Given a polygon {{mvar|P}} with {{math|''n'' + 2}} sides and a triangulation, mark one of its sides as the base, and also orient one of its {{math|2''n'' + 1}} total edges. There are {{math|(4''n'' + 2)''C''<sub>''n''</sub>}} such marked triangulations for a given base.

Given a polygon {{mvar|Q}} with {{math|''n'' + 3}} sides and a (different) triangulation, again mark one of its sides as the base. Mark one of the sides other than the base side (and not an inner triangle edge). There are {{math|(''n'' + 2)''C''<sub>''n'' + 1</sub>}} such marked triangulations for a given base.

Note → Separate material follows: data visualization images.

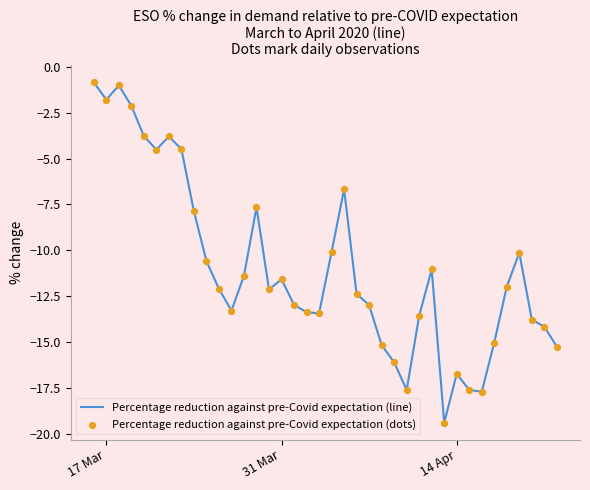

What is the greatest value displayed?

-0.8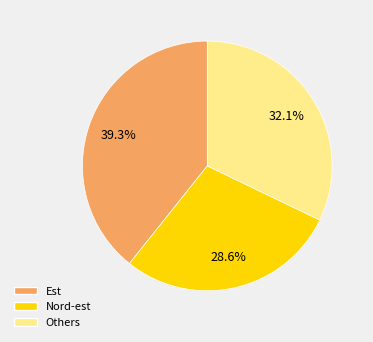

Is there a majority slice in this chart?

No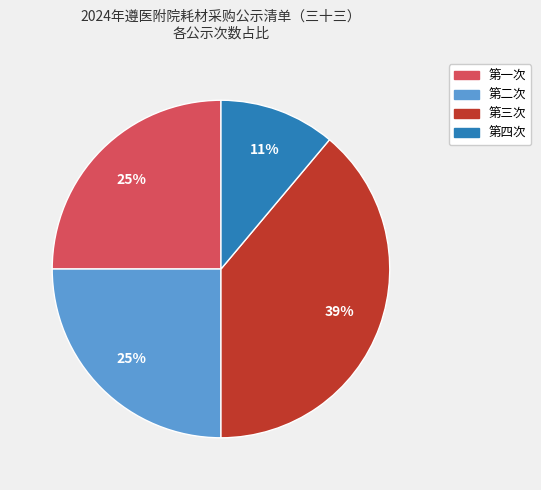

To the nearest percent, what is the difference between the largest and smallest slice percentages?

28%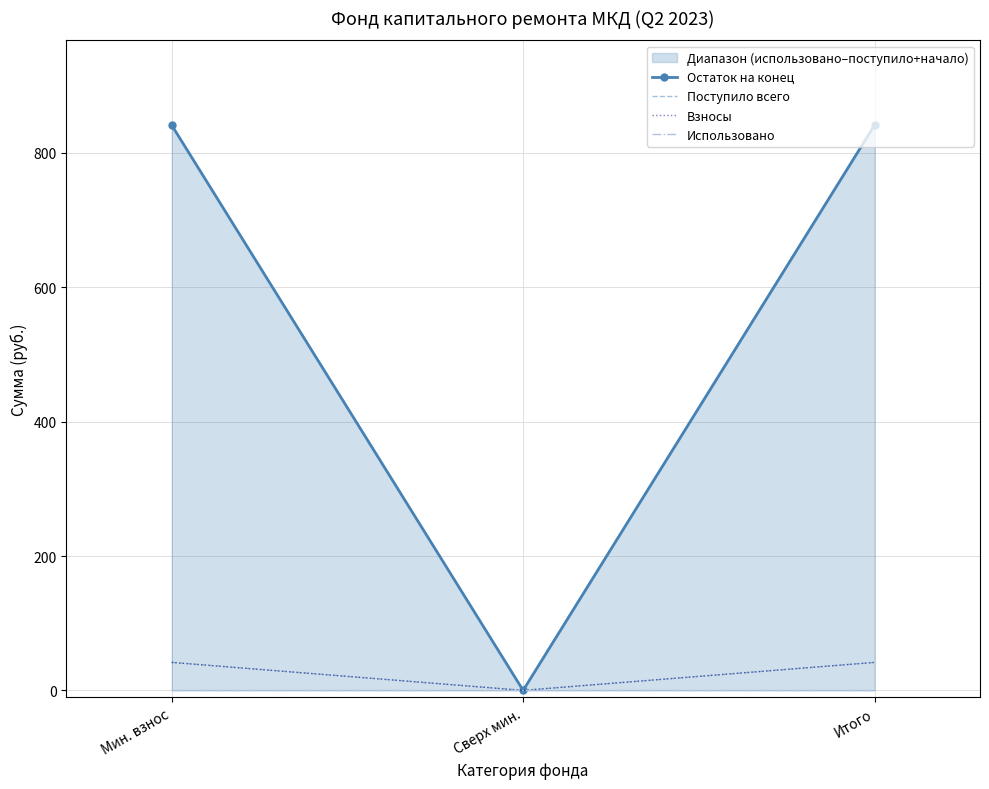

Reading left to right, list all the values displayed in this chart.

Остаток на конец: 841.4	0.0	841.4
Поступило всего: 41.7	0.0	41.7
Взносы: 41.7	0.0	41.7
Использовано: 0.0	0.0	0.0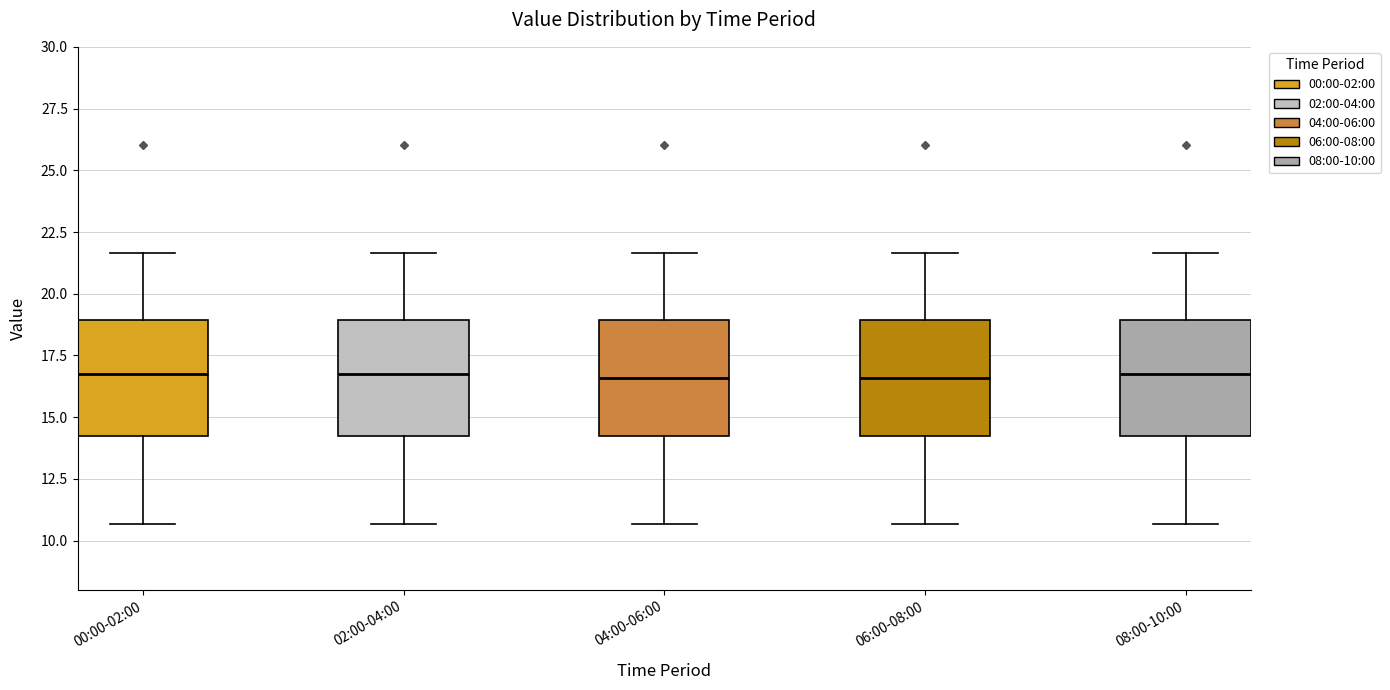

Where is the upper edge of the box for 00:00-02:00 on the y-axis? The values are not printed on the chart, so give them approximately, as read against the axis.

19.0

There is a simple bijection between these two marked triangulations:  We can either collapse the triangle in {{mvar|Q}} whose side is marked (in two ways, and subtract the two that cannot collapse the base), or, in reverse, expand the oriented edge in {{mvar|P}} to a triangle and mark its new side.

Thus
:<math>(4n+2)C_n = (n+2)C_{n+1}</math>.

Write <math>\textstyle\frac{4n-2}{n+1}C_{n-1} = C_n.</math>

Because

:<math>(2n)!=(2n)!!(2n-1)!!=2^nn!(2n-1)!!</math>

we have

:<math>\frac{(2n)!}{n!}=2^n(2n-1)!!=(4n-2)!!!!.</math>

Applying the recursion with <math>C_0=1</math> gives the result.